General information
- Type: Autogyro
- National origin: Czech Republic
- Manufacturer: Bauer Avion
- Status: In production (2012)

= Bauer BAD-12 Gyrotrainer =

Czech autogyro

The Bauer BAD-12 Gyrotrainer is a Czech autogyro, designed and produced by Bauer Avion of Prague. The aircraft is supplied as a complete ready-to-fly-aircraft.

==Design and development==
The BAD-12 Gyrotrainer features a single main rotor, a two seats in tandem open cockpit with a windshield, tricycle landing gear with wheel pants, a triple tail and a four-cylinder, air and liquid-cooled, four-stroke, dual-ignition 100 hp Rotax 912ULS engine in pusher configuration. The turbocharged 115 hp Rotax 914 and Subaru EJ22 are optional engines.

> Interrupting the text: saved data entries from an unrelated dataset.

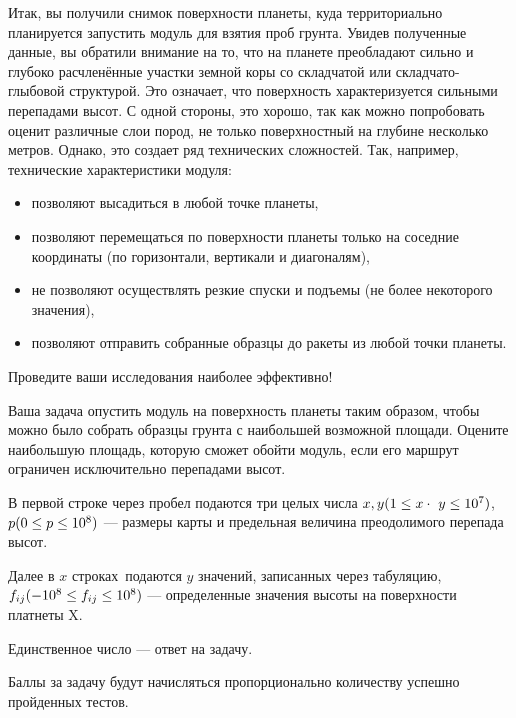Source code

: 
Итак, вы получили снимок поверхности планеты, куда территориально планируется запустить модуль для взятия проб грунта. Увидев полученные данные, вы обратили внимание на то, что на планете преобладают сильно и глубоко расчленённые участки земной коры со складчатой или складчато-глыбовой структурой. Это означает, что поверхность характеризуется сильными перепадами высот. С одной стороны, это хорошо, так как можно попробовать оценит различные слои пород, не только поверхностный на глубине несколько метров. Однако, это создает ряд технических сложностей. Так, например, технические характеристики модуля:

\begin{itemize}
    \item позволяют высадиться в любой точке планеты,
    \item позволяют перемещаться по поверхности планеты только на соседние координаты (по горизонтали, вертикали и диагоналям),
    \item не позволяют осуществлять резкие спуски и подъемы (не более некоторого значения),
    \item позволяют отправить собранные образцы до ракеты из любой точки планеты.
\end{itemize}


Проведите ваши исследования наиболее эффективно! 

Ваша задача опустить модуль на поверхность планеты таким образом, чтобы можно было собрать образцы грунта с наибольшей возможной площади. Оцените наибольшую площадь, которую сможет обойти модуль, если его маршрут ограничен исключительно перепадами высот.


В первой строке через пробел подаются три целых числа $x, y \space (1\leq x \cdot y \leq 10^7)$, $p\space (0 \leq p \leq 10^8)$ — размеры карты и предельная величина преодолимого перепада высот.

Далее в $x$ строках подаются $y$ значений, записанных через табуляцию, $f_{ij}\space(-10^8 \leq f_{ij} \leq 10^8)$ — определенные значения высоты на поверхности платнеты X.

\outputfmtSection

Единственное число — ответ на задачу.

\markSection

Баллы за задачу будут начисляться пропорционально количеству успешно пройденных тестов.

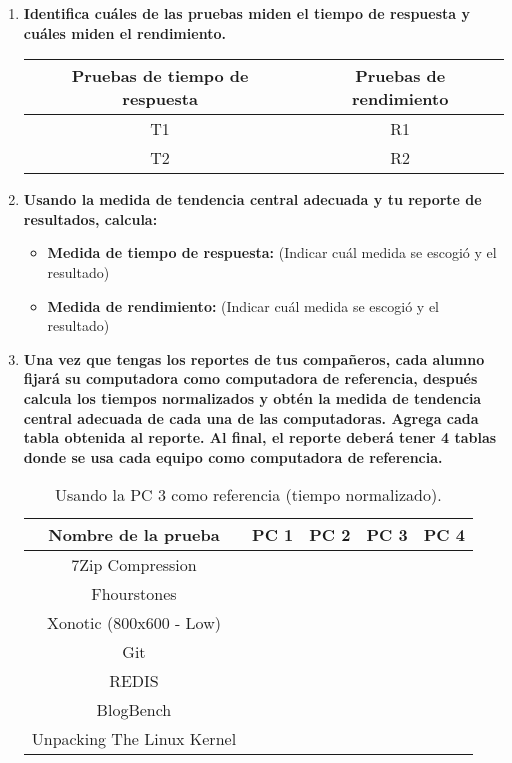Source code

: \documentclass[12pt]{article}
\newcommand{\pl}[1]{\item \textbf{ #1 }}
\begin{document}
\begin{enumerate}[(3.3.1)]
    \pl{Identifica cuáles de las pruebas miden el tiempo de respuesta y cuáles miden el rendimiento.}
    \begin{table}[htb]
        \centering
        \begin{tabular}{|c|c|}
        \hline
        Pruebas de tiempo de respuesta & Pruebas de rendimiento \\
        \hline
        T1 & R1 \\
        \hline
        T2 & R2 \\
        \hline
        \end{tabular}
    \end{table}\par

    \pl{Usando la medida de tendencia central adecuada y tu reporte de resultados, calcula:}
    \begin{itemize}
        \pl{Medida de tiempo de respuesta:}(Indicar cuál medida se escogió y el resultado)\par
    
        \pl{Medida de rendimiento:} (Indicar cuál medida se escogió y el resultado)\par
    \end{itemize}

    \pl{Una vez que tengas los reportes de tus compañeros, cada alumno fijará su computadora como computadora de referencia, después calcula los tiempos normalizados y obtén la medida de tendencia central adecuada de cada una de las computadoras. Agrega cada tabla obtenida al reporte. Al final, el reporte deberá tener 4 tablas donde se usa cada equipo como computadora de referencia.}

    \begin{table}[htb]
        \centering
        \begin{tabular}{|c|c|c|c|c|}
        \hline
        \textbf{Nombre de la prueba} & \textbf{PC 1} & \textbf{PC 2} & \textbf{PC 3} & \textbf{PC 4}\\
        \hline
        7Zip Compression & & & & \\
        \hline
        Fhourstones & & & & \\
        \hline
        Xonotic (800x600 - Low) & & & &  \\
        \hline
        Git & & & &  \\
        \hline
        REDIS & & & &  \\
        \hline
        BlogBench & & & &  \\
        \hline
        Unpacking The Linux Kernel & & & & \\
        \hline
        \end{tabular}
        \caption{Usando la PC 3 como referencia (tiempo normalizado).}
    \end{table}


\end{enumerate}
\end{document}
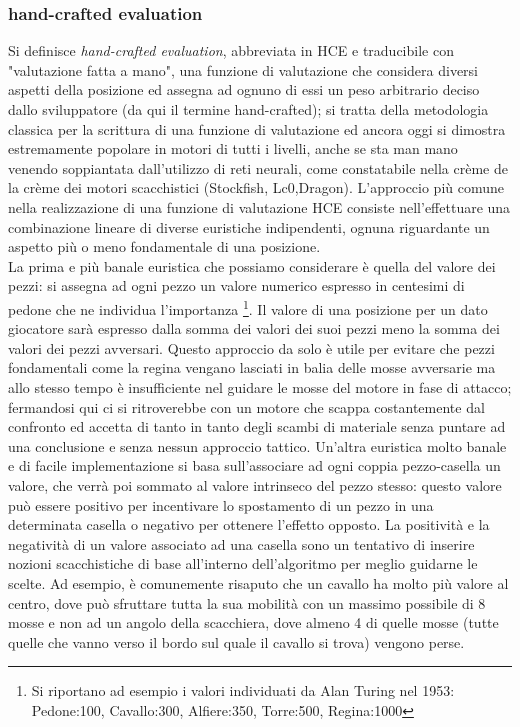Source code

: \subsubsection {hand-crafted evaluation}
Si definisce \emph{hand-crafted evaluation}, abbreviata in HCE e traducibile con "valutazione fatta a mano", una funzione di valutazione che considera diversi aspetti della posizione ed assegna ad ognuno di essi un peso 
arbitrario deciso dallo sviluppatore (da qui il termine hand-crafted); si tratta della metodologia classica per la scrittura di una funzione di valutazione ed ancora oggi si dimostra estremamente popolare in  
motori di tutti i livelli, anche se sta man mano venendo soppiantata dall'utilizzo di reti neurali, come constatabile nella crème de la crème dei motori scacchistici (Stockfish, Lc0,Dragon). L'approccio più comune
nella realizzazione di una funzione di valutazione HCE consiste nell'effettuare una combinazione lineare di diverse euristiche indipendenti, ognuna riguardante un aspetto più o meno fondamentale di una posizione.
\\La prima e più banale euristica che possiamo considerare è quella del valore dei pezzi: si assegna ad ogni pezzo un valore numerico espresso in centesimi di pedone che ne individua l'importanza \footnote{Si riportano ad esempio i valori individuati
da Alan Turing nel 1953: Pedone:100, Cavallo:300, Alfiere:350, Torre:500, Regina:1000}. Il valore di una posizione per un dato giocatore sarà espresso dalla somma dei valori dei suoi pezzi meno la somma dei valori dei pezzi avversari.
Questo approccio da solo è utile per evitare che  pezzi fondamentali come la regina vengano lasciati in balia delle mosse avversarie ma allo stesso tempo è insufficiente nel guidare le mosse del motore in fase di attacco;
fermandosi qui ci si ritroverebbe con un motore che scappa costantemente dal confronto ed accetta di tanto in tanto degli scambi di materiale senza puntare ad una conclusione e senza nessun approccio tattico.
Un'altra euristica molto banale e di facile implementazione si basa sull'associare ad ogni coppia pezzo-casella un valore, che verrà poi sommato al valore intrinseco del pezzo stesso: questo valore può essere positivo
per incentivare lo spostamento di un pezzo in una determinata casella o negativo per ottenere l'effetto opposto. La positività e la negatività di un valore associato ad una casella sono un tentativo di inserire 
nozioni scacchistiche di base all'interno dell'algoritmo per meglio guidarne le scelte. Ad esempio, è comunemente risaputo che un cavallo ha molto più valore al centro, dove può sfruttare tutta la sua mobilità 
con un massimo possibile di 8 mosse e non ad un angolo della scacchiera, dove almeno 4 di quelle mosse (tutte quelle che vanno verso il bordo sul quale il cavallo si trova) vengono perse.

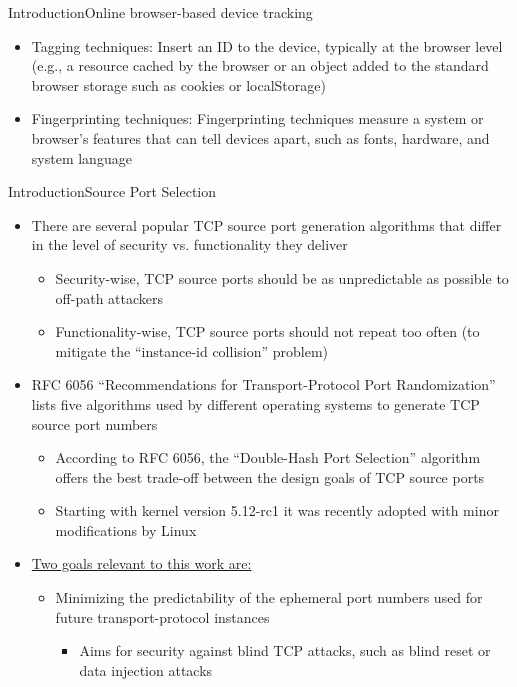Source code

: \documentclass[a4paper]{article}
\begin{document}
\begin{frame}[fragile]{Introduction}{Online browser-based device tracking}
\begin{itemize}
		\item \alert{Tagging techniques:} Insert an ID to the device, typically at the browser level (e.g., a resource cached by the browser or an object added to the standard browser storage such as cookies or localStorage)
		\item \alert{Fingerprinting techniques:} Fingerprinting techniques measure a system or browser’s features that can tell devices apart, such as fonts, hardware, and system language
	\end{itemize}
\end{frame}

\begin{frame}[fragile]{Introduction}{Source Port Selection}
	\begin{itemize}
		\item There are several popular TCP source port generation algorithms that differ in the level of security vs. functionality they deliver
		\begin{itemize}
			\item Security-wise, TCP source ports should be as unpredictable as possible to off-path attackers
			\item Functionality-wise, TCP source ports should not repeat too often (to mitigate the \enquote{instance-id collision} problem)
		\end{itemize}
		\item RFC 6056 \enquote{Recommendations for Transport-Protocol Port Randomization} lists five algorithms used by different operating systems to generate TCP source port numbers
		\begin{itemize}
			\item According to RFC 6056, the \enquote{Double-Hash Port Selection} algorithm offers the best trade-off between the design goals of TCP source ports
			\item Starting with kernel version 5.12-rc1 it was recently adopted with minor modifications by Linux
		\end{itemize}
		\item \underline{Two goals relevant to this work are:}
		\begin{itemize}
			\item Minimizing the predictability of the ephemeral port numbers used for future transport-protocol instances
			\begin{itemize}
				\item Aims for security against blind TCP attacks, such as blind reset or data injection attacks

\end{itemize}
\end{itemize}
\end{itemize}
\end{frame}
\end{document}
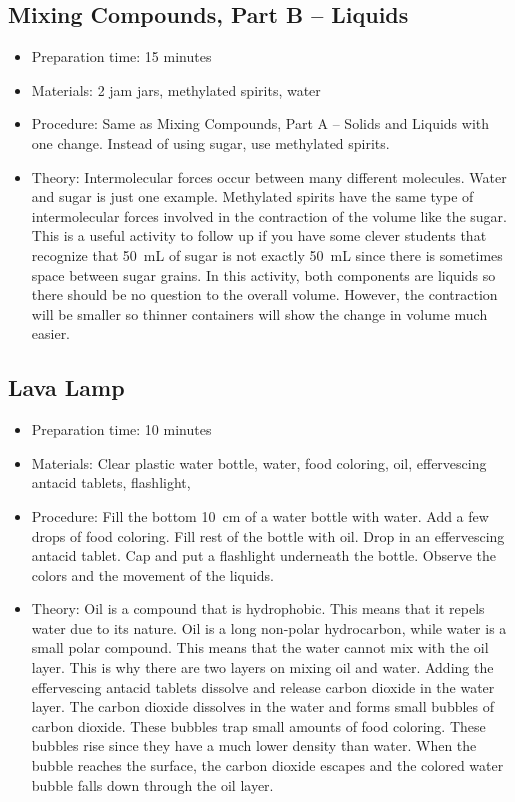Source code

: \subsection{Mixing Compounds, Part B -- Liquids}
\begin{itemize}
\item{Preparation time: 15 minutes}
\item{Materials: 2 jam jars, methylated spirits, water}
\item{Procedure: Same as Mixing Compounds, Part A -- Solids and Liquids  with one change. Instead of using sugar, use methylated spirits. }
\item{Theory: Intermolecular forces occur between many different molecules. Water and sugar is just one example. Methylated spirits have the same type of intermolecular forces involved in the contraction of the volume like the sugar. This is a useful activity to follow up if you have some clever students that recognize that 50~mL of sugar is not exactly 50~mL since there is sometimes space between sugar grains. In this activity, both components are liquids so there should be no question to the overall volume. However, the contraction will be smaller so thinner containers will show the change in volume much easier.}
\end{itemize}

\subsection{Lava Lamp}
\begin{itemize}
\item{Preparation time: 10 minutes}
\item{Materials: Clear plastic water bottle, water, food coloring, oil, effervescing antacid tablets, flashlight,}
\item{Procedure: Fill the bottom 10~cm of a water bottle with water. Add a few drops of food coloring. Fill rest of the bottle with oil. Drop in an effervescing antacid tablet. Cap and put a flashlight underneath the bottle. Observe the colors and the movement of the liquids.}
\item{Theory: Oil is a compound that is hydrophobic. This means that it repels water due to its nature. Oil is a long non-polar hydrocarbon, while water is a small polar compound. This means that the water cannot mix with the oil layer. This is why there are two layers on mixing oil and water. Adding the effervescing antacid tablets dissolve and release carbon dioxide in the water layer. The carbon dioxide dissolves in the water and forms small bubbles of carbon dioxide. These bubbles trap small amounts of food coloring. These bubbles rise since they have a much lower density than water. When the bubble reaches the surface, the carbon dioxide escapes and the colored water bubble falls down through the oil layer.}
\end{itemize}

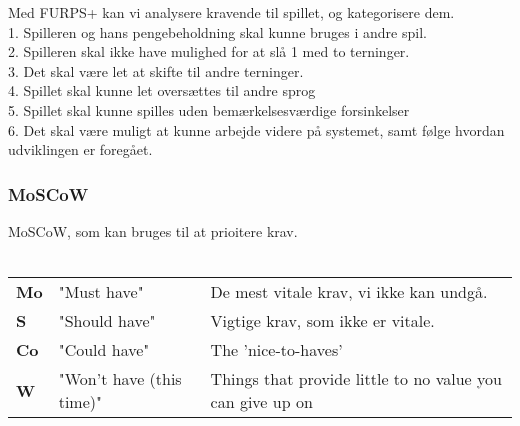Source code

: Med FURPS+ kan vi analysere kravende til spillet, og kategorisere dem. \\

1. Spilleren og hans pengebeholdning skal kunne bruges i andre spil. \\

2. Spilleren skal ikke have mulighed for at slå 1 med to terninger. \\

3. Det skal være let at skifte til andre terninger. \\

4. Spillet skal kunne let oversættes til andre sprog \\

5. Spillet skal kunne spilles uden bemærkelsesværdige forsinkelser \\

6. Det skal være muligt at kunne arbejde videre på systemet, samt følge hvordan udviklingen er foregået. \\

\subsubsection{MoSCoW}
MoSCoW, som kan bruges til at prioitere krav. \\\\
\begin{tabular}{lll}
    \textbf{Mo} &   
    "Must have"                 &
    De mest vitale krav, vi ikke kan undgå. \\

    \textbf{S}  &   
    "Should have"               & 
    Vigtige krav, som ikke er vitale. \\

    \textbf{Co} &   
    "Could have"                & 
    The 'nice-to-haves' \\

    \textbf{W}  &   
    "Won’t have (this time)"    & 
    Things that provide little to no value you can give up on \\
    
\end{tabular}
\\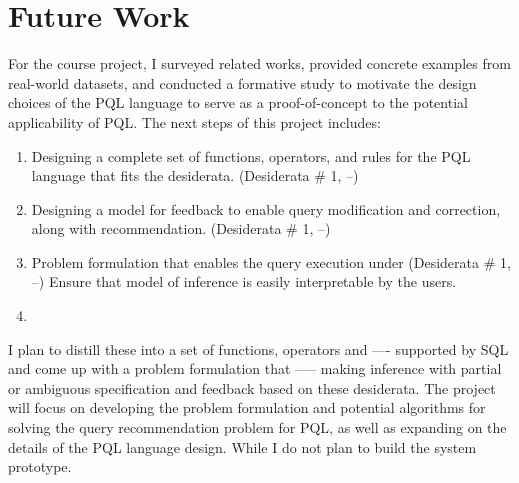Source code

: \documentclass{sig-alternate-05-2015}
\begin{document}
\section{Future Work}
For the course project, I surveyed related works, provided concrete examples from real-world datasets, and conducted a formative study to motivate the design choices of the PQL language to serve as a proof-of-concept to the potential applicability of PQL. The next steps of this project includes: 
\begin{enumerate}
\item Designing a complete set of functions, operators, and rules for the PQL language that fits the desiderata. (Desiderata \# 1, --)
\item Designing a model for feedback to enable query modification and correction, along with recommendation. (Desiderata \# 1, --)
\item Problem formulation that enables the query execution under (Desiderata \# 1, --)
Ensure that model of inference is easily interpretable by the users.
\item 
\end{enumerate}
I plan to distill these into a set of functions, operators and ---- supported by SQL and come up with a problem formulation that ----- making inference with partial or ambiguous specification and feedback based on these desiderata.
The project will focus on developing the problem formulation and potential algorithms for solving the query recommendation problem for PQL, as well as expanding on the details of the PQL language design. While I do not plan to build the system prototype.

  
\end{document}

The aircraft fuselage is made from tubing, while the cockpit fairing is composite. The main rotor has a diameter of Its 8.70 m. The BAD-12 has an empty weight of 284 kg and a gross weight of 450 kg, giving a useful load of 166 kg. The tricycle landing gear is supplemented with a small tailwheel to prevent dragging the tail on take-off. The tailboom has a bend in it to permit the installation of larger and more efficient propellers.

==Variants==
- BAD-12 Gyrotrainer
Base open cockpit model.
- BAD-12 Gyrotrainer C
Cabine model with a fully enclosed fairing.